Coronavirus in China: Millionenstädte unter Quarantäne

Wuhan und andere Städte werden abgeriegelt, das Neujahrsfest in Peking ist abgesagt. Diese Maßnahmen könnten zu spät kommen.

Rote und lila Dekorationen und ein Mann mit Gesichtsmaske

Shopping für das bevorstehende Neujahrsfest – überschattet von der Ausbreitung des Coronavirus Foto: Chinatopix/ap

PEKING taz | An Tagen wie diesen könnte die Realität der Bevölkerung und die der offiziellen Staatslinie nicht weiter auseinander liegen: Selbst zehn Minuten nach Beginn der Abendnachrichten „Xinwen Lianbo“ im Staatsfernsehen – der chinesischen „Tagesschau“ – hat der Sprecher noch kein Wort über den Coronavirus verloren.

In den sozialen Netzwerken hingegen erhalten einige Kurzvideos bis zu 1,5 Milliarden Klicks. Darin sind heillos überfüllte Krankenhäuser in der zentralchinesischen Stadt Wuhan zu sehen, die verzweifelte Patienten abweisen müssen.

Seit Donnerstag geht es in Wuhan weder rein noch raus: Die Regierung hat die 11 Millionen Einwohner de facto unter Quarantäne gestellt. Die U-Bahn fährt nicht, die Zuganbindungen wurden gestrichen und der Flugverkehr ist lahmgelegt. Wie die staatliche Nachrichtenagentur Xinhua am Donnerstag berichtete, sollen auch die Autobahnverbindungen gekappt worden sein.

Eine Stadt von der Fläche und Einwohnerzahl Londons ist von der Außenwelt abgeschnitten. Auch die benachbarten Städte Huanggang, Ezhou und Chibi sollen abgeriegelt werden.

Virologe ist pessimistisch

Die Regierungsmaßnahmen werden in diplomatischen Kreisen als radikaler, wenn auch aus medizinischer Sicht nachvollziehbarer Schritt bezeichnet. Das Coronavirus stammt aus einem Fischmarkt in Wuhan, bislang haben alle bekannten 650 Ansteckungen – Stand Donnerstagnachmittag – ihren Ursprung in der Stadt. Doch ob die Maßnahme rechtzeitig erfolgt ist, bleibt fraglich.

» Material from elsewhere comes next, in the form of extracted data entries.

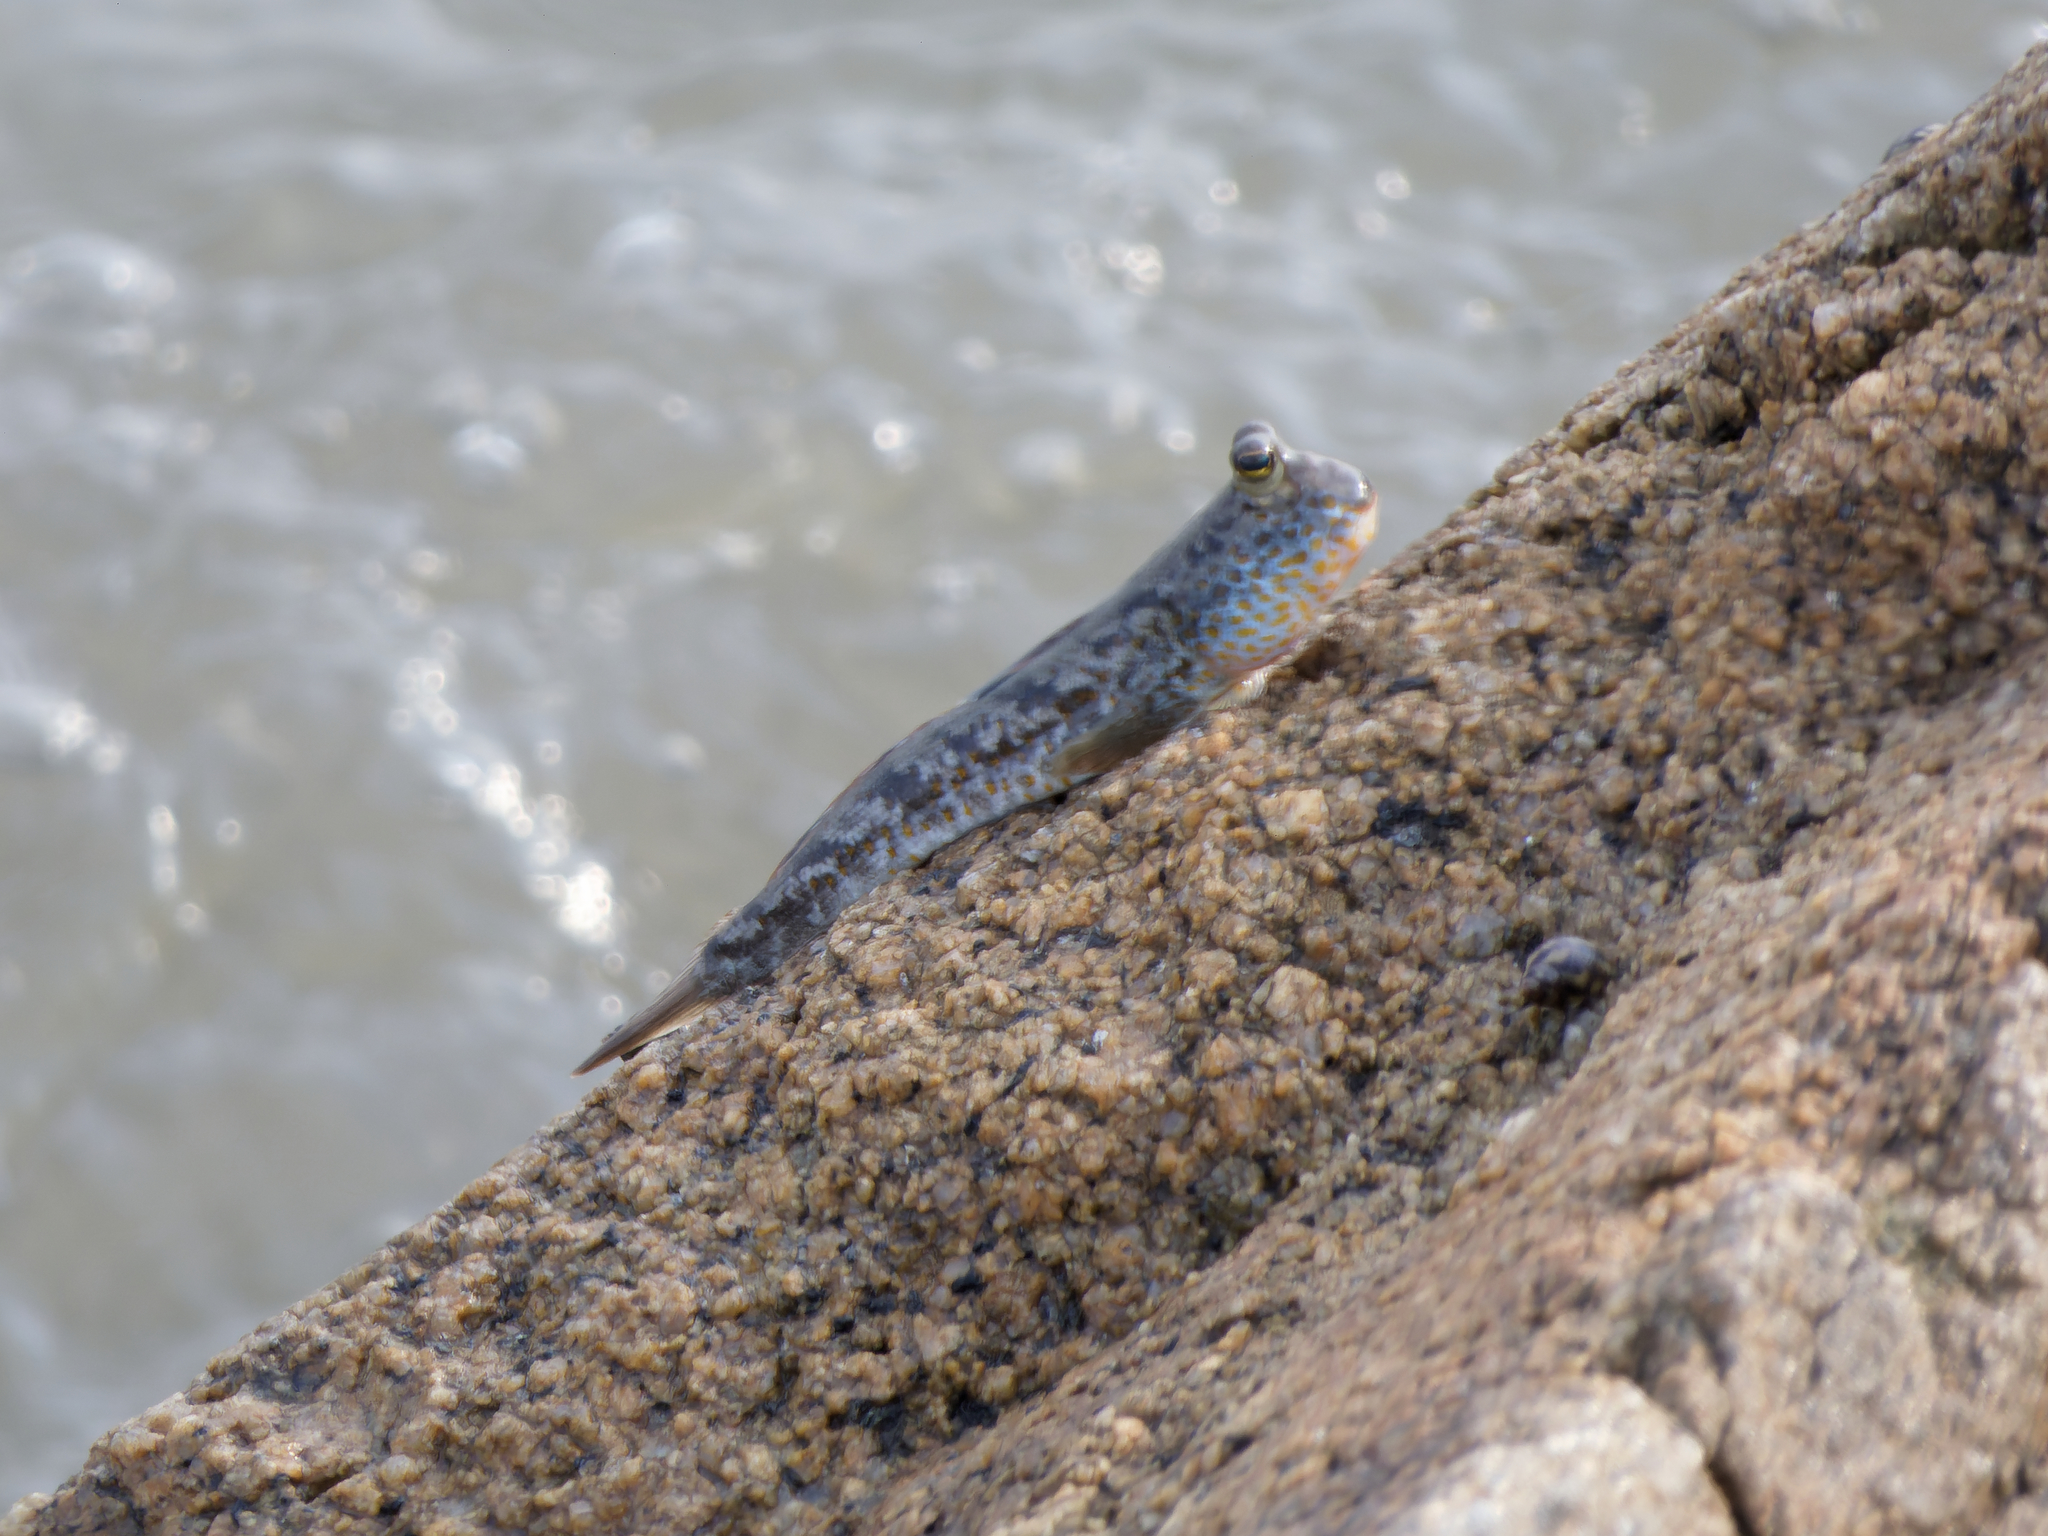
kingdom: Animalia
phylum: Chordata
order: Perciformes
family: Gobiidae
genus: Periophthalmus
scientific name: Periophthalmus chrysospilos
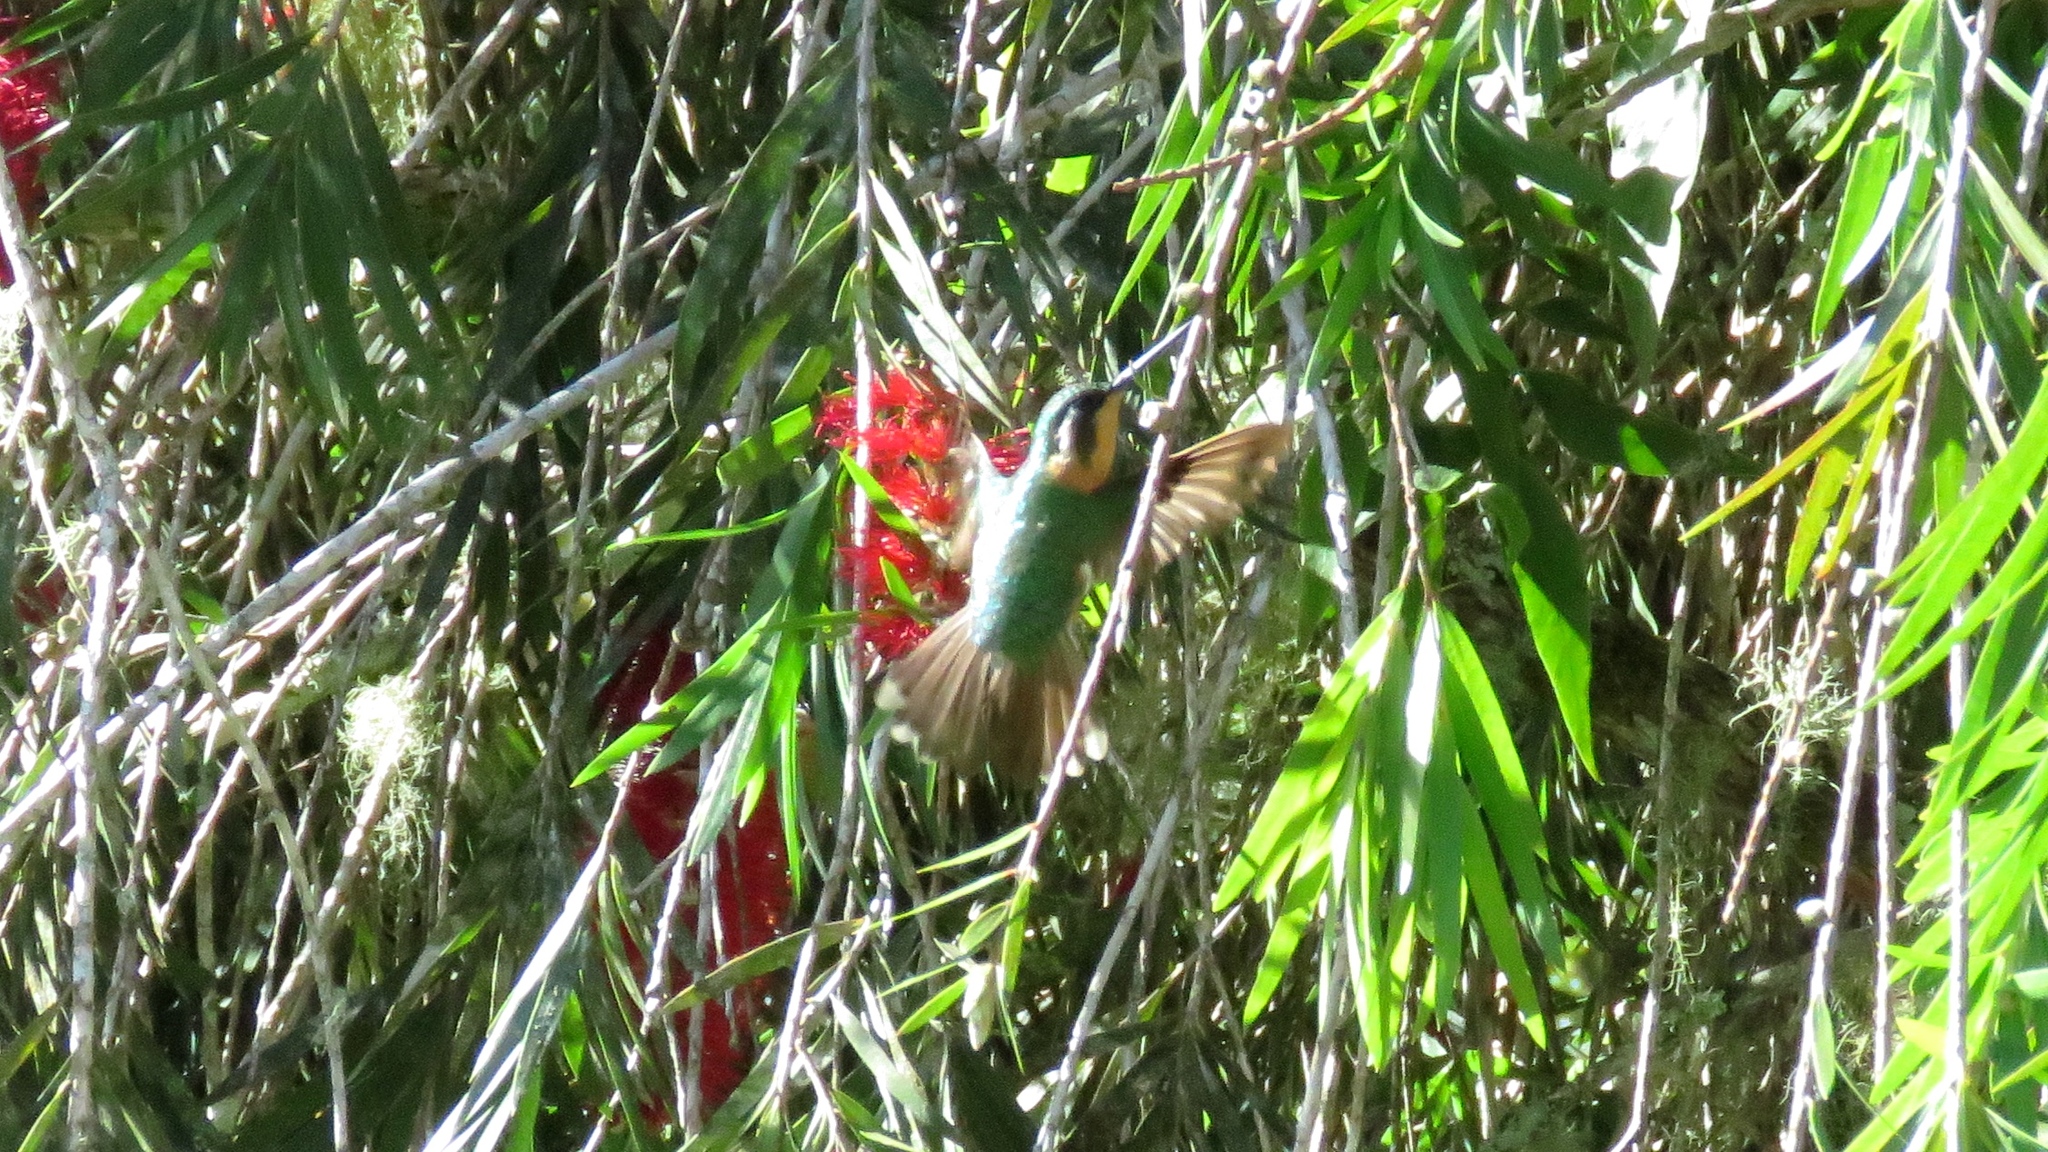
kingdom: Animalia
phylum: Chordata
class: Aves
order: Apodiformes
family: Trochilidae
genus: Lampornis
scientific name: Lampornis castaneoventris
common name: White-throated mountain-gem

Der Virologe Guan Yi aus Hongkong zeigt sich pessimistisch. Vor 17 Jahren half er bei der Bekämpfung der Sars-Epidemie, nun ist er Anfang der Woche nach Wuhan gereist, um sich ein Bild vor Ort zu machen. Sein Urteil fällt vernichtend aus, wie er dem vergleichsweise unabhängigen Medium Caixin schildert: „Selbst am Flughafen von Wuhan war nicht einmal der Boden desinfiziert und die Sicherheitsbeamten beim Check-in trugen nur simple Einwegmasken.“

Das neuartige Virus sei schwerer einzudämmen als Sars, weil die Symptome erst nach zwei Wochen zutage treten. Die Isolation der Stadt sei wenig wirkungsvoll, weil viele Leute die Stadt bereits verlassen haben.

Der Ausbruch des Coronavirus erfolgt zu einem denkbar schlechten Zeitpunkt: Derzeit beginnt mit dem Neujahrsfest die Hauptreisezeit des Jahres, bis zu 400 Millionen Chinesen besuchen ihre Familien. Peking sagte das öffentliche Neujahrsfest nun ab. Bereits jetzt gelten von den 25 Provinzen Chinas nur mehr sieben offiziell noch als Coronavirus-frei.

Erster Fall in Singapur

In einem aktuellem Bericht der Investmentbank UBS heißt es, die chinesische Regierung arbeite „wesentlich proaktiver und transparenter“ daran, den Virus einzudämmen als noch bei der SARS-Krise. Zudem habe sich das Gesundheitssystem seither wesentlich verbessert. Damals dauerte es rund ein halbes Jahr von der ersten Ansteckung bis zur Kontrolle. Über 650 Chinesen auf dem Festland und in Hongkong fielen damals der Epidemie zum Opfer.

Jedoch ist die Bevölkerung Chinas mittlerweile wesentlich mobiler, was die Gefahren für eine raschere Verbreitung erhöht. Die Anzahl an internationalen Flugverbindungen etwa hat sich seither mehr als versechsfacht. Am Donnerstag wurde dann auch in Singapur ein Virus-Fall entdeckt – ein Chinese aus Wuhan.